I had to forgive so many people. People in my own extended family, and friends, for not knowing what to say or for not being there in the way I wanted or needed. Recently, a friend who was like a brother to me and who disappeared from my life soon after Don died, came back into my life again. We talked it through and we got emotional and we dug deep into it, and it was a hard conversation (or three) to have, but once again, I heard my husband’s voice, telling me: “It’s time, Boo. Just listen to what he has to say.” Tonight, I met up with him and our small close group of friends from before my husband died, and I saw him for the first time in over four years. I was so nervous, and scared, and really really excited to have my friend back, but in a completely different way. Our meetup went very, very well. It was like old times again, but yet not. We all felt Don’s presence there with us, almost as if he was the one who brought us back together. The whole night I just wanted to cry, because it just felt so damn good to be with my friends again. It was like a huge sigh of relief.
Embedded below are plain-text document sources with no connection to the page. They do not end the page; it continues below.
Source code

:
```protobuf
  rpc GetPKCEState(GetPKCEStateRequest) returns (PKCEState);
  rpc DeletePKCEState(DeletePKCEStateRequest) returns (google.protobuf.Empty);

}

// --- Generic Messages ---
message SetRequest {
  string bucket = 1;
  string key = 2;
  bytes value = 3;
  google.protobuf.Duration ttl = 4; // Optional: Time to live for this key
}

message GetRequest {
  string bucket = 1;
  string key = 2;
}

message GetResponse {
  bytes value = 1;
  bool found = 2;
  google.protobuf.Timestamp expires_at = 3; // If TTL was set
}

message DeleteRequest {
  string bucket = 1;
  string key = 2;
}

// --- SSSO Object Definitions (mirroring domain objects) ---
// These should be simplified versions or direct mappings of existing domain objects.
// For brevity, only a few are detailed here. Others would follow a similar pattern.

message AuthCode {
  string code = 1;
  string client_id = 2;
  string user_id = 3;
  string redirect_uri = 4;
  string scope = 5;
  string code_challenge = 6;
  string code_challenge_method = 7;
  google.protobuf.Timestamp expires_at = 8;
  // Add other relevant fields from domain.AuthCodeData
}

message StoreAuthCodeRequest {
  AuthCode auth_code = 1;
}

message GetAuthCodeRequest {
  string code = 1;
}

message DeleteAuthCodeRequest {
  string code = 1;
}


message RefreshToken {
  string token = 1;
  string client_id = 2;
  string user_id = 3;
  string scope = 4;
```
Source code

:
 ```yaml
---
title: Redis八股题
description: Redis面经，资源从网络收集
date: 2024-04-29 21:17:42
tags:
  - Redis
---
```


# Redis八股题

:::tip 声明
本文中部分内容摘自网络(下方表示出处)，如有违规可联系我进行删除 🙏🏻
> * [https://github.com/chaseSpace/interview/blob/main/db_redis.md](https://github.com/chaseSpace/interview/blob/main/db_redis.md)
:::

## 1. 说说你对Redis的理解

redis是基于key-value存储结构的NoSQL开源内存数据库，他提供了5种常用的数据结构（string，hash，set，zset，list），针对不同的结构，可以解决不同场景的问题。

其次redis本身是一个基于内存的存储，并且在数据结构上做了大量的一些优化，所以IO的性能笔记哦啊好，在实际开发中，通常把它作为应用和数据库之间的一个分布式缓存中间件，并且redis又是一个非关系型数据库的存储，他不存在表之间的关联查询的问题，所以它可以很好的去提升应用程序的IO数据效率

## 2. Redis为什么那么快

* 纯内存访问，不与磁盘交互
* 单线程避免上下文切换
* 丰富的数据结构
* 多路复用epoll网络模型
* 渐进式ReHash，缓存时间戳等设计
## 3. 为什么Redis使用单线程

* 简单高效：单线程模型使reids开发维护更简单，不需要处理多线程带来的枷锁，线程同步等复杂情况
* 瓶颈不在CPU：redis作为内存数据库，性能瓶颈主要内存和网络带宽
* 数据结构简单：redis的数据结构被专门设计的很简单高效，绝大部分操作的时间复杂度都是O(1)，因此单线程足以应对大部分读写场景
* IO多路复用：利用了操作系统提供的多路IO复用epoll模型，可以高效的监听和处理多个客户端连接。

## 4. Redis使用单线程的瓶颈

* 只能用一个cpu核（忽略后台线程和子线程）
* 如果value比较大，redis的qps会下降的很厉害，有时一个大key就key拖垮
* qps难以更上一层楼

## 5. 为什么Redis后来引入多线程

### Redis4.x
Forgiveness is so hard. Its one of the hardest things in life. I never really understood why, until this week, when I read an excerpt from Brene Brown’s latest book, that gave me goosebumps everywhere on my body, and suddenly it all made sense. For those unfamiliar, Dr.Brene’ Brown is an author, brilliant speaker, (look up her many TED talks), therapist, and researcher. She researches human emotions – things like anger, grief, empathy, shame, and forgiveness. She actually takes something like shame, and interviews thousands of people about it, and researches it, like science, to then break it down and figure it out. This amazes me. Her words have always moved me, but after losing Don to sudden death, they sometimes became a lifeline. This is the passage that made me go “WOAH!”, and that made me see forgiveness in a whole new light:
“In order for forgiveness to happen, something has to die. Forgiveness is so difficult for this reason, because it involves death and grief. The death, or ending, that forgiveness necessitates, comes in many shapes and forms. We may need to bury our expectations , or maybe our dreams about something. But whatever it is, it has to die. It has to be grieved. Forgiveness is not forgetting or walking away from accountability, or condoning a hurtful act. It is the process of taking back and healing our lives, so that we can truly live. So the question then becomes: What has to end or die so that we can experience a rebirth in our relationships?”
I never saw forgiveness as connected with grief before, and that understanding of it has changed everything for me. Now that I get why it is so difficult to forgive, and that it actually involves grieving and allowing something to die in order for something else to be born, I can more easily move forward with making the choice to forgive. Every day when I wake up, I wake up in a new way. I am learning, and always in the midst of becoming, whoever it is, I am going to be. Thanks for reading.